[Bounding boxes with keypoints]
● ● ●

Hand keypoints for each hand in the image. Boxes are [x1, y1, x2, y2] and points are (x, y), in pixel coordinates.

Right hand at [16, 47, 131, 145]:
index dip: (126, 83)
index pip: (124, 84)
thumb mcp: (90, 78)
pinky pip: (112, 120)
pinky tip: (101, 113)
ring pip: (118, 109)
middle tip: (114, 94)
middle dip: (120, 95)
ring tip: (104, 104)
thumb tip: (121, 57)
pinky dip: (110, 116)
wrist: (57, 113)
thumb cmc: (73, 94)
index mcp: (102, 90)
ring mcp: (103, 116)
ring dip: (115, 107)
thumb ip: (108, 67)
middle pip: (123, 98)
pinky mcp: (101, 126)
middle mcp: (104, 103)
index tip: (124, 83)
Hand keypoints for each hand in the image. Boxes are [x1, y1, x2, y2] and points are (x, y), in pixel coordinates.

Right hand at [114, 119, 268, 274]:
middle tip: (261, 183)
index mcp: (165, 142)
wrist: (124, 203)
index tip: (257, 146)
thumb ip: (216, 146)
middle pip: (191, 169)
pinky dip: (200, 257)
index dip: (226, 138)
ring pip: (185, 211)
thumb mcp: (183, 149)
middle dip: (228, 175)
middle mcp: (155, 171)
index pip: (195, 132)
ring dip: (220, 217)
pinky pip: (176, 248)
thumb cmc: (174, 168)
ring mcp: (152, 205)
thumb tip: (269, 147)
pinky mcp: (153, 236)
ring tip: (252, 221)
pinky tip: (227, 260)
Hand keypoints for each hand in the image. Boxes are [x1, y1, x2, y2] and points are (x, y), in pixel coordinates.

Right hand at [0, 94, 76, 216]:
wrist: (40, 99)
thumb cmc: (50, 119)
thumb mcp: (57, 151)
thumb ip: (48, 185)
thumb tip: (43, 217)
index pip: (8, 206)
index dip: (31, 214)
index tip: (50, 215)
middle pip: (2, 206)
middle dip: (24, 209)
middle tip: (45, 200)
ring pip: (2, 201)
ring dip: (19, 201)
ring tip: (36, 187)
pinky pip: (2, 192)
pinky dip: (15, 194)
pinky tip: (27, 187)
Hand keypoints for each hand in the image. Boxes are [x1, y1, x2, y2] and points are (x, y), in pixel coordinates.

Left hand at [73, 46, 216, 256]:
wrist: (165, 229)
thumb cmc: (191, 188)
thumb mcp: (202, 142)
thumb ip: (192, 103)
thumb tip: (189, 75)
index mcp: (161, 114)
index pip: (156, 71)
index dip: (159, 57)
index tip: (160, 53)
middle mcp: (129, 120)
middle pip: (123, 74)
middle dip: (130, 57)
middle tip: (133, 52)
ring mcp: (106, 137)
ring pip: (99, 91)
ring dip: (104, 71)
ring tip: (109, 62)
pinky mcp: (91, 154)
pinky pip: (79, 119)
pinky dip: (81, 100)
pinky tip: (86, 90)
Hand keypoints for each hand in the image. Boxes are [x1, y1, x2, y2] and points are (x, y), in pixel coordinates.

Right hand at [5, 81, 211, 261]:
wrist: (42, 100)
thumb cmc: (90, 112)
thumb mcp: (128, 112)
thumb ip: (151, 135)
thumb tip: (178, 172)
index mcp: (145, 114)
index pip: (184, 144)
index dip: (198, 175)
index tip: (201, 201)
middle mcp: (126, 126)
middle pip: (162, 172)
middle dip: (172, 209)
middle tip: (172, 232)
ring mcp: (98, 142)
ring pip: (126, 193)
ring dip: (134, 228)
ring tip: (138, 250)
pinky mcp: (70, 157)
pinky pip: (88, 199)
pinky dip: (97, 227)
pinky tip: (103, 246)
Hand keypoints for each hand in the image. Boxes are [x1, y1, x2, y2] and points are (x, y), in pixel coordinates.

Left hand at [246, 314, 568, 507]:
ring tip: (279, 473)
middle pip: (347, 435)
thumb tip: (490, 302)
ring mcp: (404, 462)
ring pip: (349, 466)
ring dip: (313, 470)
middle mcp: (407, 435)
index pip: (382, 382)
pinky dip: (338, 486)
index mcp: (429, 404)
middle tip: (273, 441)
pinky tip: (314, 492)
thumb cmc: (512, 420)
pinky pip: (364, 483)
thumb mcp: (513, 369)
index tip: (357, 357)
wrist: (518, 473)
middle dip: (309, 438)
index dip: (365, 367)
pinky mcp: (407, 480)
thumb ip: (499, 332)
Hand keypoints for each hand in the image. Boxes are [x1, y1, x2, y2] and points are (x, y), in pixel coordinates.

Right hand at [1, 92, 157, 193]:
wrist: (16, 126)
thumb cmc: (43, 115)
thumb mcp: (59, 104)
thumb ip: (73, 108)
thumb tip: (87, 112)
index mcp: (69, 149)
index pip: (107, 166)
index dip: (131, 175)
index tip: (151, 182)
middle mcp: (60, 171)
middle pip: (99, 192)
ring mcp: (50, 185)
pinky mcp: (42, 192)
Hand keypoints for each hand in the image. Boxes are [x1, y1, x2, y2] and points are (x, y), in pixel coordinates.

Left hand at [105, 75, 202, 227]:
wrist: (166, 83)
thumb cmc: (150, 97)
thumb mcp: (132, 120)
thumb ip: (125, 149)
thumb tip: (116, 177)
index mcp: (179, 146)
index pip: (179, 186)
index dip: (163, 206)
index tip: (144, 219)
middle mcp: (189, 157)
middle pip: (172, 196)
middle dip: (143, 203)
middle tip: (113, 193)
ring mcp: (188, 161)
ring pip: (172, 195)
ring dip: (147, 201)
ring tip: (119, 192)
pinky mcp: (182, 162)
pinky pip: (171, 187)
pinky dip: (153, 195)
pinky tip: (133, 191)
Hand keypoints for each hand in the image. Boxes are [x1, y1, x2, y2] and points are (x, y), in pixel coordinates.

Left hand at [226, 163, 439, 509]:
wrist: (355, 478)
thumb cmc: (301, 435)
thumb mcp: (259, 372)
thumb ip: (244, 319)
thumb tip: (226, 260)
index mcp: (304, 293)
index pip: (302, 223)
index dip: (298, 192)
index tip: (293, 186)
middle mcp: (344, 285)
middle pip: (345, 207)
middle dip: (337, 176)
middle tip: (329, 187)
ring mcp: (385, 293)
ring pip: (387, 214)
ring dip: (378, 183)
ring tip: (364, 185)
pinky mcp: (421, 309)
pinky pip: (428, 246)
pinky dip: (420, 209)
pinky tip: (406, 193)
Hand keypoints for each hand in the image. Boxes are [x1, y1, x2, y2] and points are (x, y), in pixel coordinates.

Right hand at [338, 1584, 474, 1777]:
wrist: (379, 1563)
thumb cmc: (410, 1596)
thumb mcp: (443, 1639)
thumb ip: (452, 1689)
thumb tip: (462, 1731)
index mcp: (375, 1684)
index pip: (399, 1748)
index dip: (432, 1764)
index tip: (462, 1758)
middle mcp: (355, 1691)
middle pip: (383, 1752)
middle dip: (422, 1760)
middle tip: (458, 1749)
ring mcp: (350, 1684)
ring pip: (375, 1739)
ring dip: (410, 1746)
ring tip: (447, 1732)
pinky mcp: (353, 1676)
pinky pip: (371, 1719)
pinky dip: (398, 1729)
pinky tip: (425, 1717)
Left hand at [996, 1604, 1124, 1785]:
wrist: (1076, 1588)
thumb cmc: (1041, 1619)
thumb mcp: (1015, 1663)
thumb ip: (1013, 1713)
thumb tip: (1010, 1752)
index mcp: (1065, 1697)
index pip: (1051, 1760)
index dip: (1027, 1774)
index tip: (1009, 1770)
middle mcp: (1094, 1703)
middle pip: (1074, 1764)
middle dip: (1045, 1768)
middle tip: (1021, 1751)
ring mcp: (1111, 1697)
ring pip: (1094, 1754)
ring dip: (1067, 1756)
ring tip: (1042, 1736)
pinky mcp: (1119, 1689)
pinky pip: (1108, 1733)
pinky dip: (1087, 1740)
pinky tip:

● ● ●

Requirement.
Return all of the entries word for word.

Answer to this task.
Hand keypoints for each hand in the image. Boxes are [x1, y1, x2, y2] and points are (x, y), in pixel coordinates.

Right hand at [16, 47, 131, 145]:
index dip: (126, 83)
index pip: (124, 84)
thumb mcp: (90, 78)
pinky pip: (112, 120)
pinky tip: (101, 113)
ring pip: (118, 109)
middle tip: (114, 94)
middle dip: (120, 95)
ring tip: (104, 104)
thumb tip: (121, 57)
pinky dip: (110, 116)
wrist: (57, 113)
thumb cmc: (73, 94)
index mcp: (102, 90)
ring mcp: (103, 116)
ring dip: (115, 107)
thumb ip: (108, 67)
middle pip: (123, 98)
pinky mcp: (101, 126)
middle mcp: (104, 103)
index tip: (124, 83)
Hand keypoints for each hand in the image. Boxes are [x1, y1, x2, y2] and points are (x, y), in pixel coordinates.

Right hand at [114, 119, 268, 274]:
middle tip: (261, 183)
index mcp: (165, 142)
wrist: (124, 203)
index tip: (257, 146)
thumb ip: (216, 146)
middle pip: (191, 169)
pinky dip: (200, 257)
index dip: (226, 138)
ring pip: (185, 211)
thumb mcp: (183, 149)
middle dip: (228, 175)
middle mcp: (155, 171)
index pip: (195, 132)
ring dip: (220, 217)
pinky pip: (176, 248)
thumb cmc: (174, 168)
ring mcp: (152, 205)
thumb tip: (269, 147)
pinky mcp: (153, 236)
ring tip: (252, 221)
pinky tip: (227, 260)
Hand keypoints for each hand in the image. Boxes are [x1, y1, x2, y2] and points are (x, y), in pixel coordinates.

Right hand at [0, 94, 76, 216]:
wrist: (40, 99)
thumb cmc: (50, 119)
thumb mcp: (57, 151)
thumb ip: (48, 185)
thumb tip: (43, 217)
index pip: (8, 206)
index dip: (31, 214)
index tip: (50, 215)
middle pip: (2, 206)
middle dip: (24, 209)
middle tip: (45, 200)
ring pip: (2, 201)
ring dip: (19, 201)
ring tip: (36, 187)
pinky pip: (2, 192)
pinky dip: (15, 194)
pinky tip: (27, 187)
Hand keypoints for each hand in the image. Boxes are [x1, y1, x2, y2] and points are (x, y), in pixel coordinates.

Left hand at [73, 46, 216, 256]:
wrist: (165, 229)
thumb cmc: (191, 188)
thumb mcp: (202, 142)
thumb ip: (192, 103)
thumb tip: (189, 75)
index mcp: (161, 114)
index pip: (156, 71)
index dip: (159, 57)
index tip: (160, 53)
middle mcp: (129, 120)
middle pip: (123, 74)
middle dip: (130, 57)
middle tip: (133, 52)
ring mcp: (106, 137)
ring pip: (99, 91)
ring dip: (104, 71)
ring tip: (109, 62)
pinky mcp: (91, 154)
pinky pip: (79, 119)
pinky dip: (81, 100)
pinky tip: (86, 90)
Hand keypoints for each hand in the image. Boxes are [x1, y1, x2, y2] and points are (x, y), in pixel coordinates.

Right hand at [5, 81, 211, 261]:
wrist: (42, 100)
thumb cmc: (90, 112)
thumb mcp: (128, 112)
thumb ip: (151, 135)
thumb tip: (178, 172)
index mcp: (145, 114)
index pip: (184, 144)
index dip: (198, 175)
index tip: (201, 201)
middle mcp: (126, 126)
middle pip: (162, 172)
middle dip: (172, 209)
middle tip: (172, 232)
ring mcp: (98, 142)
ring pip: (126, 193)
ring dip: (134, 228)
ring tip: (138, 250)
pinky mcp: (70, 157)
pinky pip: (88, 199)
pinky dip: (97, 227)
pinky tip: (103, 246)
Hand keypoints for each hand in the image. Boxes are [x1, y1, x2, y2] and points are (x, y), in pixel coordinates.

Left hand at [246, 314, 568, 507]:
ring tip: (279, 473)
middle pip: (347, 435)
thumb tip: (490, 302)
ring mcp: (404, 462)
ring pip: (349, 466)
ring dip: (313, 470)
middle mcp: (407, 435)
index pip: (382, 382)
pinky dip: (338, 486)
index mcp: (429, 404)
middle tip: (273, 441)
pinky tip: (314, 492)
thumb cmc: (512, 420)
pinky pip: (364, 483)
thumb mcp: (513, 369)
index tip: (357, 357)
wrist: (518, 473)
middle dip: (309, 438)
index dip: (365, 367)
pinky mcp: (407, 480)
thumb ip: (499, 332)
Hand keypoints for each hand in the image. Boxes are [x1, y1, x2, y2] and points are (x, y), in pixel coordinates.

Right hand at [1, 92, 157, 193]:
wrist: (16, 126)
thumb cmc: (43, 115)
thumb mcp: (59, 104)
thumb ip: (73, 108)
thumb tip: (87, 112)
index mcp: (69, 149)
index pip: (107, 166)
index dip: (131, 175)
index tip: (151, 182)
middle mcp: (60, 171)
middle pip: (99, 192)
ring mcp: (50, 185)
pinky mcp: (42, 192)
Hand keypoints for each hand in the image. Boxes are [x1, y1, x2, y2] and points are (x, y), in pixel coordinates.

Left hand at [105, 75, 202, 227]:
wrist: (166, 83)
thumb cmc: (150, 97)
thumb mcp: (132, 120)
thumb ip: (125, 149)
thumb tip: (116, 177)
index mcp: (179, 146)
index pip: (179, 186)
index dip: (163, 206)
index tip: (144, 219)
middle mcp: (189, 157)
middle pip: (172, 196)
middle dip: (143, 203)
middle tip: (113, 193)
ring mcp: (188, 161)
ring pip: (172, 195)
ring dip: (147, 201)
ring tip: (119, 192)
pinky mcp: (182, 162)
pinky pip: (171, 187)
pinky dip: (153, 195)
pinky tip: (133, 191)
Hand keypoints for each hand in the image. Boxes are [x1, y1, x2, y2] and points are (x, y), in pixel coordinates.

Left hand at [226, 163, 439, 509]:
wrist: (355, 478)
thumb cmc: (301, 435)
thumb mcp: (259, 372)
thumb ip: (244, 319)
thumb tip: (226, 260)
index mcp: (304, 293)
index pip: (302, 223)
index dip: (298, 192)
index tip: (293, 186)
middle mcp: (344, 285)
middle pip: (345, 207)
middle dip: (337, 176)
middle tip: (329, 187)
ring mcp: (385, 293)
ring pip: (387, 214)
ring dip: (378, 183)
ring tip: (364, 185)
pinky mcp: (421, 309)
pinky pip: (428, 246)
pinky dip: (420, 209)
pinky tip: (406, 193)
Hand keypoints for each hand in the image. Boxes are [x1, y1, x2, y2] and points are (x, y), in pixel coordinates.

Right hand at [338, 1584, 474, 1777]:
wrist: (379, 1563)
thumb cmc: (410, 1596)
thumb mcp: (443, 1639)
thumb ip: (452, 1689)
thumb tip: (462, 1731)
index mcp: (375, 1684)
index pip: (399, 1748)
index dip: (432, 1764)
index tip: (462, 1758)
middle mcp: (355, 1691)
middle pip: (383, 1752)
middle dip: (422, 1760)
middle tip: (458, 1749)
ring mcp: (350, 1684)
ring pip: (375, 1739)
ring dip: (410, 1746)
ring tip: (447, 1732)
pinky mcp: (353, 1676)
pinky pip: (371, 1719)
pinky dip: (398, 1729)
pinky tip: (425, 1717)
Left hand at [996, 1604, 1124, 1785]:
wrist: (1076, 1588)
thumb cmc: (1041, 1619)
thumb mcp: (1015, 1663)
thumb ip: (1013, 1713)
thumb tip: (1010, 1752)
index mcp: (1065, 1697)
index pip: (1051, 1760)
index dip: (1027, 1774)
index tip: (1009, 1770)
middle mcp: (1094, 1703)
middle pip: (1074, 1764)
middle dip: (1045, 1768)
middle tip: (1021, 1751)
ring mcp: (1111, 1697)
ring pip: (1094, 1754)
ring dip: (1067, 1756)
ring tip: (1042, 1736)
pinky mcp: (1119, 1689)
pinky pip: (1108, 1733)
pinky dip: (1087, 1740)
pinky tip:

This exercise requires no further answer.